Longtime Chief Content Officer At Participant – Deadline

Diane Weyermann, the longtime Chief Content Officer at Participant who also produced or exec produced numerous films including An Inconvenient Truth and Citizenfour, died today of cancer in New York, the company said. She was 66.

Weyermann had long been the engine behind the company’s documentary film and television slate.

“In the very earliest days of Participant, I was incredibly lucky to have Diane agree to run our newfound documentary department, including our first documentary, ‘An Inconvenient Truth,’” said Jeff Skoll, who founded Participant in 2004. “From day 1, Diane brought a passion to her work and cared deeply about the battles we helped fight over the issues portrayed in each film. Over 17 years together, she was a champion in every way, through strategic, industry, and emerging global challenges. Diane was the heart and soul of Participant. I will miss her spirit, her collegiality, and the effervescence she brought to everything she touched.  I am deeply grateful for Diane’s dedication to helping me build Participant. Our team, the film industry, and the world have suffered a great loss. Diane was one of a kind.”

In addition to executive producing 48 documentary features at Participant, she served as EP on seven TV series including America to Me and City So Real. She also led the company to co-acquire distribution rights to films.

Weyermann was a champion for female-led projects at Participant, including Citizenfour, which won the Academy Award for Best Documentary Feature and was directed by Laura Poitras; The Great Invisible, directed by Margaret Brown; My Name Is Pauli Murray, directed by Julie Cohen and Betsy West; Far From the Tree by Rachel Dretzin; and John Lewis: Good Trouble, from director Dawn Porter.


Collectively, Weyermann’s projects have earned 10 Academy Award nominations and four wins, eight Emmy nominations and three wins, three BAFTA nominations and one win, five Spirit Award nominations and three wins. The films highlight issues spanning climate change to government surveillance, the plight of refugees to the dignity of work. But the care she took to bring the most urgent social issues to life extended beyond what was shown on the big screen.

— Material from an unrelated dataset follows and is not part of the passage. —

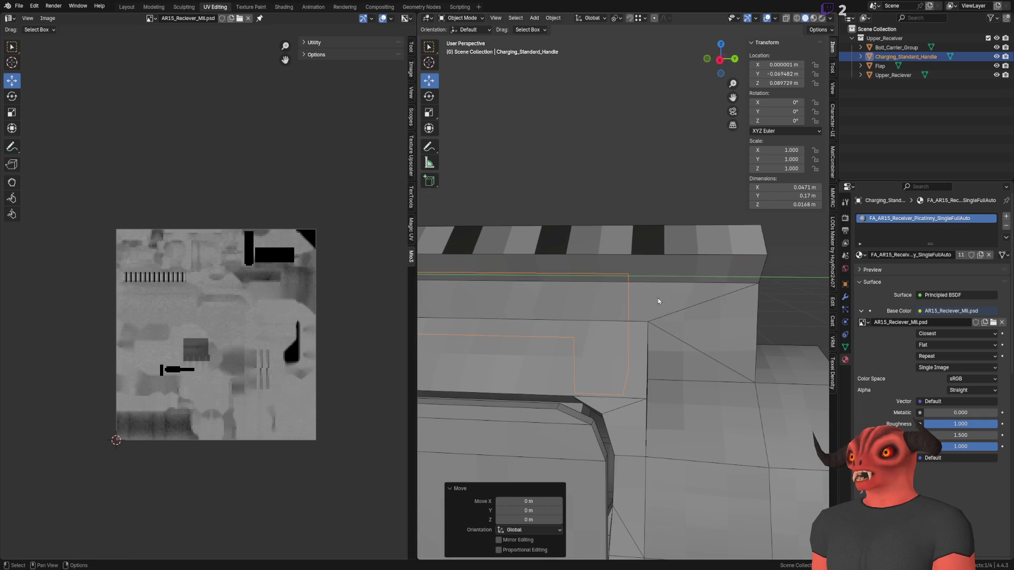
scroll(633, 328, "down", 3)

Prior to joining Participant in 2005, Weyermann was the director of the Sundance Institute’s Documentary Film Program. During her tenure, she was responsible for the Sundance Documentary Fund and launched two annual documentary film labs, focusing on the creative process.

Before her time at Sundance, Weyermann was the director of the Open Society Institute New York’s Arts and Culture Program where she launched the Soros Documentary Fund, which later became the Sundance Documentary Fund.